* Input data:
_ _ _ _ _ _ _

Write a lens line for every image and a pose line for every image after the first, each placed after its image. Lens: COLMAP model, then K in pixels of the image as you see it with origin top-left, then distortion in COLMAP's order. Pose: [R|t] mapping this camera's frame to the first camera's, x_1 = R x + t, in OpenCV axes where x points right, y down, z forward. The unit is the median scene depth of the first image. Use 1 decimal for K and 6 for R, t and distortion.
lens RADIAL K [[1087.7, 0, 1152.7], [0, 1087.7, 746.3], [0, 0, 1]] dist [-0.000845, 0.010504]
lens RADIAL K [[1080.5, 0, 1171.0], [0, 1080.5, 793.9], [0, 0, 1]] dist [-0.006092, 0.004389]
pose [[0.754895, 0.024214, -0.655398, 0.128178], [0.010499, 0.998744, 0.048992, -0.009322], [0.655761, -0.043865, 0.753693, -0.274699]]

_ _ _ _ _ _ _

The full listing is to be restated word for word.

* Completed exercise:
Write a lens line for every image and a pose line for every image after the first, each placed after its image. Lens: COLMAP model, then K in pixels of the image as you see it with origin top-left, then distortion in COLMAP's order. Pose: [R|t] mapping this camera's frame to the first camera's, x_1 = R x + t, in OpenCV axes where x points right, y down, z forward. The unit is the median scene depth of the first image. Use 1 decimal for K and 6 for R, t and distortion.
lens RADIAL K [[1087.7, 0, 1152.7], [0, 1087.7, 746.3], [0, 0, 1]] dist [-0.000845, 0.010504]
lens RADIAL K [[1080.5, 0, 1171.0], [0, 1080.5, 793.9], [0, 0, 1]] dist [-0.006092, 0.004389]
pose [[0.754895, 0.024214, -0.655398, 0.128178], [0.010499, 0.998744, 0.048992, -0.009322], [0.655761, -0.043865, 0.753693, -0.274699]]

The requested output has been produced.